- [ARTICLE]:
(! AUCUN SPOILER !)
Quatre ans après nous avoir asséné une belle claque avec The Dark Knight, Christopher Nolan nous revient avec pour but de mettre fin à son voyage dans l’univers torturé de Batman.
Difficile dès lors de ne pas songer à ces trilogies, pourtant brillamment entamées, qui se sont terminées de manière décevante au regard des attentes élevées qu’elles suscitaient (l’exemple le plus flagrant étant la saga Spider-Man et son troisième épisode boursouflé).
C’est donc avec plus de fébrilité que d’enthousiasme que la fin de cette épopée s’est faite attendre. Nolan a-t-il bien fait de retourner au charbon après une œuvre aussi aboutie que The Dark Knight ? L’a-t-il égalé, surpassé ou bien a-t-il succombé à la « malédiction » du troisième volet ?
Au final, il s’avère difficile de répondre de manière directe et concise à ces questions tant le film est différent du précédent ; il n’est effectivement plus question d’affrontement psychologique pur dans un thriller noir cassant les codes du mythe super-héroïque mais plutôt d’un duel brutal, d’une plongée au plus profond du désespoir avec pour seul rayon de lumière le Chevalier Noir lui-même, qui n’aura jamais été poussé à ce point dans ses retranchements physiques et moraux.
De cette abîme ne peut renaître que l’espoir sous sa forme la plus pure, la plus viscérale, et c’est dans ces conditions que le parcours initiatique de Bruce Wayne prend une ampleur légendaire, enfin digne du super-héros qu’il doit être. A ce titre, grâce à une multitude de scènes iconiques, cet ultime chapitre est de loin le plus proche du Batman que les fans ont découvert soit dans les comics, soit dans la brillante série animée de 1992 : un homme brisé, flirtant avec les limites humaines pour sans cesse se relever tout en véhiculant de nobles valeurs, le tout avec une classe irradiant l’écran (ou la page) ; aucun doute, l’Homme Chauve-Souris est de retour et c’est précisément ce qui décevra ceux qui adoraient le second volet essentiellement pour son côté polar ou pour le Joker plutôt que pour son héros lui-même, alors relégué au second plan.

- [DONNÉES FOURNIES]:
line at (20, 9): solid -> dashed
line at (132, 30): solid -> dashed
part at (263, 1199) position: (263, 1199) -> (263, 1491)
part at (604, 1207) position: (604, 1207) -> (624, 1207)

- [TÂCHES À RÉALISER]:
• 1. Selon l'article, combien de temps après The Dark Knight Christopher Nolan revient-il avec ce film ?
• 2. Citez le passage de l'article compris entre "Quatre ans après" et "troisième épisode boursouflé).", ces deux bornes incluses.
• 3. Résumez l'article en deux phrases.

- [RÉPONSES PAR TÂCHE]:
• 1. Quatre ans après.

• 2.
Quatre ans après nous avoir asséné une belle claque avec The Dark Knight, Christopher Nolan nous revient avec pour but de mettre fin à son voyage dans l’univers torturé de Batman.
Difficile dès lors de ne pas songer à ces trilogies, pourtant brillamment entamées, qui se sont terminées de manière décevante au regard des attentes élevées qu’elles suscitaient (l’exemple le plus flagrant étant la saga Spider-Man et son troisième épisode boursouflé).

• 3. Quatre ans après The Dark Knight, Christopher Nolan met fin à son voyage dans l'univers de Batman, un dernier volet attendu avec fébrilité par crainte de la « malédiction » du troisième épisode. Très différent du précédent, le film abandonne l'affrontement psychologique du thriller noir pour un duel brutal et désespéré qui rapproche Batman de celui des comics et de la série animée de 1992, ce qui décevra ceux qui aimaient surtout le second volet pour son côté polar ou pour le Joker.